SELECTED PASSAGE:
★ ★ ★ ★ ★ ★ ★

Monthly Archives: September 2012

Soup’s On!

Well, the fall days are definitely here with the shorter days and the chilly nights, the addition of yellow, rust, orange to the green foliage, the winding down of the garden harvest, and, of course, the return to school.  Here, on the west coast, despite an autumn of beautiful sunny, warm, dry days and the ability to keep wearing sandals and bare legs, I am feeling the pull of SOUP!  I like to eat soup the year round, but I particularly enjoy it in the fall and winter.  Not only is it warming and comforting, it is easy to make, lasts for more than one meal, and can appear in endless permutations.  Here are a couple of soup recipes for you to try out.  (And don’t forget to check my other blog for other soup recipes such as Black Bean Soup and Marvelous Minestrone).

Smoky Split Pea Soup

 (adapted from Appetite for Reduction by Isa Chandra Moskowitz)

1 tsp olive oil

1 medium onion, diced small

4 cloves garlic, minced

several pinches of black pepper

1 tsp salt

4 tsps smoked paprika

2 tsps dried thyme

1 1/2 cups diced carrots

1 1/4 cups split peas

6 cups vegetable broth

1 tbsp freshly squeezed lemon juice

Heat a soup pot over med-high heat, add the oil, then saute the onions for about 4 minutes.  You’ll need to stir regularly and maybe add a bit of water to keep the onions from burning.  Add the garlic, pepper and salt and continue to saute.  Add the paprika and thyme and cook for a few seconds.  Add the carrots, split peas and broth.  Cover the pot and bring to a boil.  Reduce heat and simmer for 40 minutes or more until the split peas are thoroughly cooked and soft.  You’ll need to stir the soup occasionally to prevent sticking and to check to make sure the soup is simmering not boiling or warming.  Just before serving, stir in the lemon juice (and more pepper and salt if you want).  This makes about 6 servings – enough for 2 suppers for 2 people plus 2 lunches to pack in a container to take to work and heat up in a microwave.

Cream of Broccoli Soup

(adapted from Forks Over Knives)

This is an amazingly delicious soup that looks and tastes like it was made with butter and cream.  It gets it’s creamy deliciousness from the cashews.

6 cups vegetable broth

1 rounded cup raw cashews

1 medium onion, finely chopped

1 celery stalk, finely chopped *

1 large carrot, chopped

1 garlic clove, minced

1/2 large red pepper, chopped

2 medium potatoes, cubed *

1 large head broccoli, including stem, chopped (about 4 cups)

★ ★ ★ ★ ★ ★ ★

DATA LINES:
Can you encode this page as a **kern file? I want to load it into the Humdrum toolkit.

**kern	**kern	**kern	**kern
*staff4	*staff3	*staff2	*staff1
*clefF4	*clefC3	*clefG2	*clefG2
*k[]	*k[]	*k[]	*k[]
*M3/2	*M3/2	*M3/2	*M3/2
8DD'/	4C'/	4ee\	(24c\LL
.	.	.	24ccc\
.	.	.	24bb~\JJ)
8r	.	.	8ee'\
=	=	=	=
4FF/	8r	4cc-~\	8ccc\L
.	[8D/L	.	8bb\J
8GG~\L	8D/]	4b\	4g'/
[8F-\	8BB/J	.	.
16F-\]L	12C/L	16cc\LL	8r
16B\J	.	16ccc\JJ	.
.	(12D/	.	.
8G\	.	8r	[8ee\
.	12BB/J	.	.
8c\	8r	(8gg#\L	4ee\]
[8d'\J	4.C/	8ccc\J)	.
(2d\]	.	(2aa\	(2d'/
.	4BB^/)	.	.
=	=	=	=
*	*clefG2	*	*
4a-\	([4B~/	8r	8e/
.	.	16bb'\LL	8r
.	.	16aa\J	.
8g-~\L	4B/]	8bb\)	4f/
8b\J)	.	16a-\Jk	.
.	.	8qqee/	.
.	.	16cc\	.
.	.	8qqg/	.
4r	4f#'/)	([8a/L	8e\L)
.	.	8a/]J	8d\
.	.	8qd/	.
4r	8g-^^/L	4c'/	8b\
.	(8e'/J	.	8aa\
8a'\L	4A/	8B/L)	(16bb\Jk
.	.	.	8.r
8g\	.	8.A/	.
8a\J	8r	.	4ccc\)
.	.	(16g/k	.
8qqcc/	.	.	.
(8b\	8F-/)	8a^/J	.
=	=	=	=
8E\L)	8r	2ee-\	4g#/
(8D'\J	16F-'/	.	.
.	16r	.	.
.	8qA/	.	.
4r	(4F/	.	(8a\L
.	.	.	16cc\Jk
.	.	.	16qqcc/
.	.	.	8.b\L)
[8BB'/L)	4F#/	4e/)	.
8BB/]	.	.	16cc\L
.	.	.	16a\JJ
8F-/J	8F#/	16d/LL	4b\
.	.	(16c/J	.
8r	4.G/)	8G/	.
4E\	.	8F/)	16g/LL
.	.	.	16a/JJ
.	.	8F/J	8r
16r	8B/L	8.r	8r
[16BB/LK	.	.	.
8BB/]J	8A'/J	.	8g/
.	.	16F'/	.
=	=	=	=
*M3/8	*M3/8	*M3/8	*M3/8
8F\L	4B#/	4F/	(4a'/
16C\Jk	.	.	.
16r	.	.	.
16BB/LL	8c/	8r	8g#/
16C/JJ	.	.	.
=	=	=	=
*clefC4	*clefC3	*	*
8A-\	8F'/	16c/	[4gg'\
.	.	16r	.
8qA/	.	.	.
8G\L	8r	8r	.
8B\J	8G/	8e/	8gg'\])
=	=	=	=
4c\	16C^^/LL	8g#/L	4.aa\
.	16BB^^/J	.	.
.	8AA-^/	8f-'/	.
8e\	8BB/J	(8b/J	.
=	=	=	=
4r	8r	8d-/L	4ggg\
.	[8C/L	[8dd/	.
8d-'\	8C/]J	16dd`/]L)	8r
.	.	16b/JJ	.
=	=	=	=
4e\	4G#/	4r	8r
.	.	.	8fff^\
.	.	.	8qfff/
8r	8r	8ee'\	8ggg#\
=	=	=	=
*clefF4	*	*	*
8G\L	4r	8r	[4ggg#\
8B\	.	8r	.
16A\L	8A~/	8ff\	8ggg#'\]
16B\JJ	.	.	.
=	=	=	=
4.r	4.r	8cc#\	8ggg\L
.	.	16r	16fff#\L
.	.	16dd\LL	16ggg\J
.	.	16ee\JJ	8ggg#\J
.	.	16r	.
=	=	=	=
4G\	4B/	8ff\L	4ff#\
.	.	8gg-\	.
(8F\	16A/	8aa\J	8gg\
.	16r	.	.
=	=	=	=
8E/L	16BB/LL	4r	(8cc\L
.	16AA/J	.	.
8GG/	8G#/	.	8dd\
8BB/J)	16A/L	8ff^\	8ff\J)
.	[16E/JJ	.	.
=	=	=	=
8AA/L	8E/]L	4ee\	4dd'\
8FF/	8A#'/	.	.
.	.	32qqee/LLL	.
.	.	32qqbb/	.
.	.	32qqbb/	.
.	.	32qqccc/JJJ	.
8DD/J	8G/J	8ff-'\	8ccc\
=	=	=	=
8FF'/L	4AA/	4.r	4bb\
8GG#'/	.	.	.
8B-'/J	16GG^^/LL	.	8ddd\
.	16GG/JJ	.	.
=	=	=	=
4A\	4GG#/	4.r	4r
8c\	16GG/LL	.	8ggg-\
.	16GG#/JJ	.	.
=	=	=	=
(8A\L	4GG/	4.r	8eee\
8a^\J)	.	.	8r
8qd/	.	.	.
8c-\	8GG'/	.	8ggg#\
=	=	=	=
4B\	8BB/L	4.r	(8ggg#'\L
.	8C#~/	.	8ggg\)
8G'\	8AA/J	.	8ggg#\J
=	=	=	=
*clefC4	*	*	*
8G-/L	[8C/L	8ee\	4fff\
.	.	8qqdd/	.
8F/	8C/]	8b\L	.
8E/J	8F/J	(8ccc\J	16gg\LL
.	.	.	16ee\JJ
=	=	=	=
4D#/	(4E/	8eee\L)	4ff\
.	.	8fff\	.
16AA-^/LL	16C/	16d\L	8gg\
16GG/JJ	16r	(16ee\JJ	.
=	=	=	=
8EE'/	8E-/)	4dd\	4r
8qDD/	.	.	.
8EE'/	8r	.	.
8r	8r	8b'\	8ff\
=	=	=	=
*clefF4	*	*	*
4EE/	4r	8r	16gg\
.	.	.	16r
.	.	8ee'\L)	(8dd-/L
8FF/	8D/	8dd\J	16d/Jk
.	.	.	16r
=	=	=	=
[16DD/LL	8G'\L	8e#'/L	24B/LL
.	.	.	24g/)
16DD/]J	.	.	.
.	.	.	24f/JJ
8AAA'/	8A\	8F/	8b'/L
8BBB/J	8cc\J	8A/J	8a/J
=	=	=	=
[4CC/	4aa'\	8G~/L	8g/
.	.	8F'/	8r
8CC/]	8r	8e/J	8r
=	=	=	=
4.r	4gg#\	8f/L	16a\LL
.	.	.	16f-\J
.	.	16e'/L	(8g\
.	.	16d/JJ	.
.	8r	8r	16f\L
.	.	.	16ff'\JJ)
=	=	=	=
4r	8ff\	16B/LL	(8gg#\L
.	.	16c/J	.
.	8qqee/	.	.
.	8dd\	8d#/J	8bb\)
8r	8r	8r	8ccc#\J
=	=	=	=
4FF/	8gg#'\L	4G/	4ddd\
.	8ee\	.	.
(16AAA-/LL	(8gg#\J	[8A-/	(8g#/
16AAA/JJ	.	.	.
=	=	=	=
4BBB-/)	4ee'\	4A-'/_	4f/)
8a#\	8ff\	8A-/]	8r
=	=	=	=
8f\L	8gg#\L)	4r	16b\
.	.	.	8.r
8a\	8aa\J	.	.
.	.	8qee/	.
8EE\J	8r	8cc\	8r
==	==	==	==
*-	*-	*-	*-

★ ★ ★ ★ ★ ★ ★

INSTRUCTION A: Reproduce the soup post verbatim, starting at "(adapted from Forks" and ending at "from the cashews.".
INSTRUCTION B: According to the soup post, what gives the Cream of Broccoli Soup its creaminess?
INSTRUCTION C: Summarize the soup post in two sentences.
The rows have no connection to the soup post.

CORRECT OUTPUT A:
(adapted from Forks Over Knives)

This is an amazingly delicious soup that looks and tastes like it was made with butter and cream.  It gets it’s creamy deliciousness from the cashews.

CORRECT OUTPUT B: The cashews.

CORRECT OUTPUT C: With fall arriving, the writer feels the pull of soup, which is warming, comforting, easy to make, and lasts for more than one meal. The post gives ingredients and steps for a Smoky Split Pea Soup that makes about six servings, then lists ingredients for a Cream of Broccoli Soup that gets its creaminess from cashews.